Le dérèglement du croire qui engendre la toute-puissance destructrice du dialogue
Lorsque le dialogue homme/femme est vécu dans l’inégalité et que l’homme lui-même exerce sa toute-puissance sur sa compagne, l’attitude religieuse s’en trouve perturbée. La toute-puissance de l’homme engendre la toute-puissance de Dieu et le contenu de la foi court le risque d’être vécu comme une injonction qui ne peut être soumis à la discussion ou à la réflexion. Il en arrive à s’imposer contre l’évidence même de la réalité et du réel. A un moment donné, il est nécessaire de décrocher du croire pour accueillir la lumière toujours nouvelle de l’autre et de l’Autre. Mais pour passer du croire à l’accueil de la lumière, il faudrait que le jeu du masculin et du féminin puisse s’effectuer normalement, le féminin favorisant l’attitude d’accueil et de réceptivité. Ainsi la violence qu’engendre une relation inégalitaire entre les hommes et les femmes risque, à tout moment, d’être transférée non seulement dans la relation avec l’autre mais aussi dans la relation avec le Dieu des croyants.

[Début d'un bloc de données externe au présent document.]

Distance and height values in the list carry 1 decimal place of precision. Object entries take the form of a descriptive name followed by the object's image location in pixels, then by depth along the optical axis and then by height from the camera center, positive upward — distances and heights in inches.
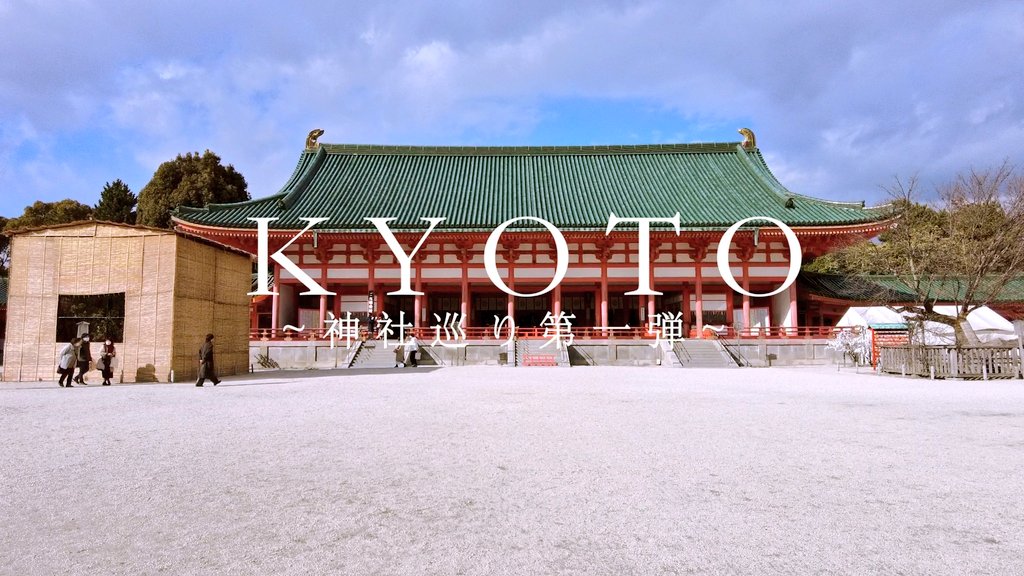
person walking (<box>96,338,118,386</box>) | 531.8 -39.1
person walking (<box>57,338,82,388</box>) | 504.1 -37.3
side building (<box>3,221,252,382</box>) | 559.2 +20.0
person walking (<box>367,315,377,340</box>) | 893.2 -9.9
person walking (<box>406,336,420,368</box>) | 781.9 -38.3
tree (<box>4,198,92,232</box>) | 1521.9 +277.2
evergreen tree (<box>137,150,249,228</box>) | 1439.5 +326.2
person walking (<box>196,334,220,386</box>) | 502.9 -33.8
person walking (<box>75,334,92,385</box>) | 534.8 -36.1
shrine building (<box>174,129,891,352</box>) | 888.3 +126.4
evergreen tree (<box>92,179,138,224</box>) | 1496.1 +296.1
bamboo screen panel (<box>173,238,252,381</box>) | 575.2 +15.0
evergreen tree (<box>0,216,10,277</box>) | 1697.3 +192.6
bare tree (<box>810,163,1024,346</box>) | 639.8 +89.8
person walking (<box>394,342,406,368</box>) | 818.2 -46.3
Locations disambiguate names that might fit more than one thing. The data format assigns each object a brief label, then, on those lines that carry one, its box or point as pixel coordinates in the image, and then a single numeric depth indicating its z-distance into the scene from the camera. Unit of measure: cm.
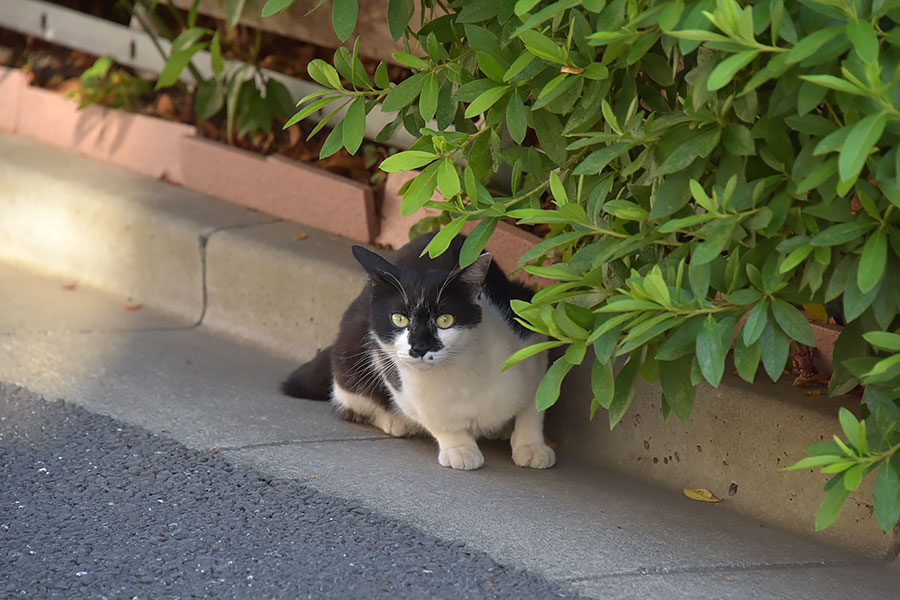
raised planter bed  897
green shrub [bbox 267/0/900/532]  391
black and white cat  634
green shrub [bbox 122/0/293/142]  981
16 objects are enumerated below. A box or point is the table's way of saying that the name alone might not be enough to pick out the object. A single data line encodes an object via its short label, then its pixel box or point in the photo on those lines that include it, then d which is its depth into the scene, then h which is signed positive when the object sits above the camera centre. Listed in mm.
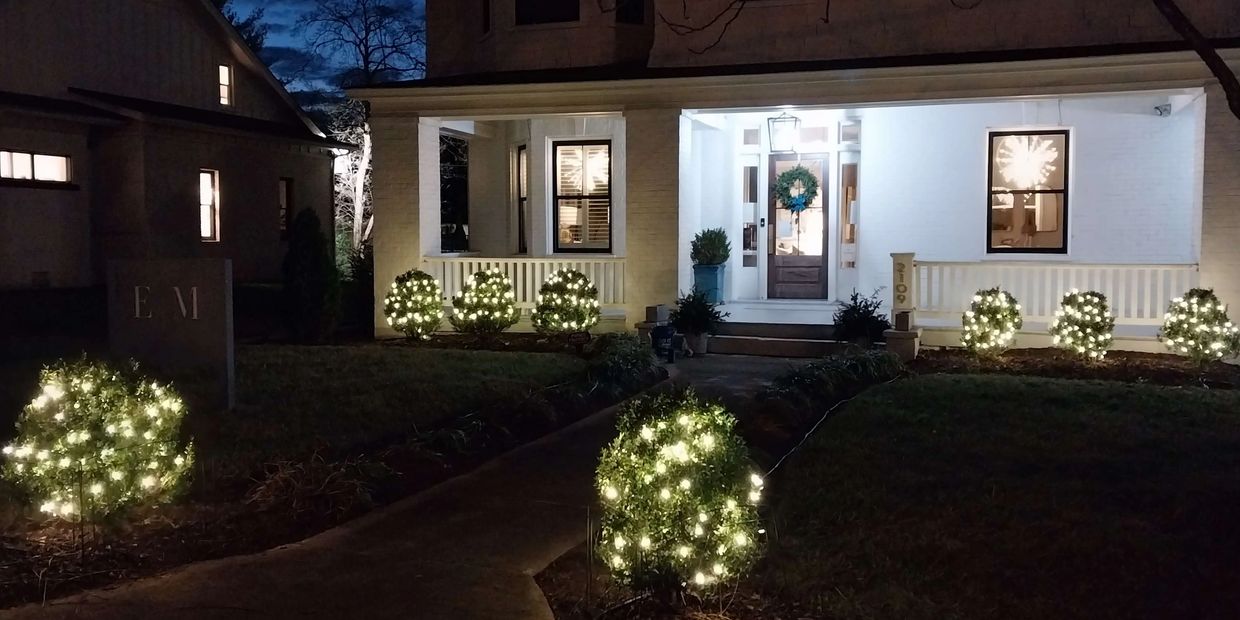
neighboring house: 18125 +2216
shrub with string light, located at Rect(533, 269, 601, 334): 14172 -654
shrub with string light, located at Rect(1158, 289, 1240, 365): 11648 -775
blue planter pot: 15680 -323
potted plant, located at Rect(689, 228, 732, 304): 15602 -12
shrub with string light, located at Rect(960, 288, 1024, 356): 12539 -763
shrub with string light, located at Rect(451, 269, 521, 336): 14445 -658
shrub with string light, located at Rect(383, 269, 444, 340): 14648 -667
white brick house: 13070 +1573
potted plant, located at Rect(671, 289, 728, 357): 13844 -832
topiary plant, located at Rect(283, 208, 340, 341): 15539 -374
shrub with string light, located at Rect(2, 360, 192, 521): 6148 -1116
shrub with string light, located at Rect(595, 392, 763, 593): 4969 -1183
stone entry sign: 9305 -520
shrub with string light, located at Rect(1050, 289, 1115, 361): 12195 -764
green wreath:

La construction d’un sujet ouvert à toutes les femmes et à tous les hommes
A terme, dans le jeu du dialogue, ce qui est en cause, c’est la construction d’un sujet ouvert non seulement à une femme ou à un homme, mais à toutes les femmes et à tous les hommes. La relation singulière, amicale ou amoureuse, suppose en effet la possibilité d’un dialogue universel, qui n’exclut aucune femme et aucun homme. Sans doute s’agit-il d’un but à atteindre, qui va demander une vie entière. En aucun cas, il ne pourra être atteint si le dialogue initial homme/femme est bloqué et soumis à la violence à cause d’un rapport inégalitaire.